On the other is Mohamed Yousri, an Islamic scholar who adheres to a strict strain of Islam known as salafism – much like what is practiced in Saudi Arabia.

Salafi candidates like Mr. Yousri took about 25 percent of the vote last week, stunning many liberal candidates who had hoped their secular parties would take the second-largest percentage of parliamentary seats after the Muslim Brotherhood's Freedom and Justice Party.

While the victory of the Brotherhood, Egypt's most organized group, was expected, the handy and unexpected success of the salafi parties has sparked alarm among some liberal and non-Muslim Egyptians, and amplified the religious tone of the elections. Some Islamist parties have been using religious language to attract voters, and some have accused liberal parties of casting themselves simply as the anti-Islamist choice, using fear instead of platforms to attract voters.

Those positions are now deepening as Egypt moves toward the next two rounds of elections for the lower house of parliament, which will be more difficult for liberal parties because it involves more rural and conservative areas.

“I am 120 percent afraid of the salafis,” says Ehab Emil, a Nasr City resident who works as a tour guide, after casting his ballot. Mr. Emil says that he knew little about Naggar, but voted for him because he was running against a salafi.

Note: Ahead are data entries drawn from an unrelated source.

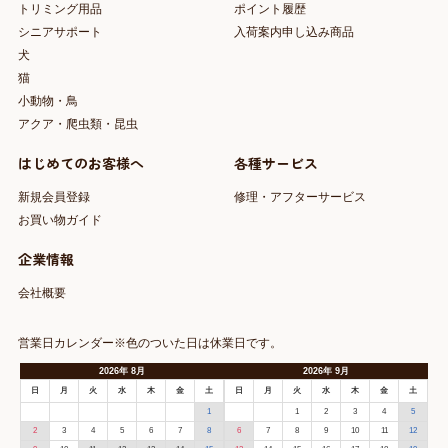
トリミング用品
ポイント履歴
シニアサポート
入荷案内申し込み商品
犬
猫
小動物・鳥
アクア・爬虫類・昆虫
はじめてのお客様へ
各種サービス
新規会員登録
修理・アフターサービス
お買い物ガイド
企業情報
会社概要
営業日カレンダー※色のついた日は休業日です。
2026
年
8月
2026
年
9月
日
月
火
水
木
金
土
日
月
火
水
木
金
土
1
1
2
3
4
5
2
3
4
5
6
7
8
6
7
8
9
10
11
12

“We care about the future of Egypt,” he says. “We are against salafis. All the normal people are afraid that they won so many seats. I think today many people will vote for Naggar out of fear.”

Uphill battle against free meat and minibuses

Mr. Naggar cofounded El Adl, a liberal-leaning party, after the uprising that swept Mubarak from power in February. In between greeting voters as his campaign team toured polling stations to watch for fraud today, he expressed concern about the low turnout. That helps his opponent, who is backed by the well-organized Muslim Brotherhood, called the Ikhwan in Arabic.

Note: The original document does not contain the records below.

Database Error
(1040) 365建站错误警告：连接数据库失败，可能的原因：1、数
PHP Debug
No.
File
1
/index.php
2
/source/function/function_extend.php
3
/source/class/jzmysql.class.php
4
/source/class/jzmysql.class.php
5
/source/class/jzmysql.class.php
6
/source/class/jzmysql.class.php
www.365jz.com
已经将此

“Ikhwan and salafis have very good organizational capabilities. They can mobilize people, especially in poor areas. We can’t do that,” he says. While visiting a poor area in his district Sunday, he said, he found minibuses organized by his opponent ready to transport poor voters to the polls. He said residents told him they were promised meat – which many Egyptians cannot afford – if they participated.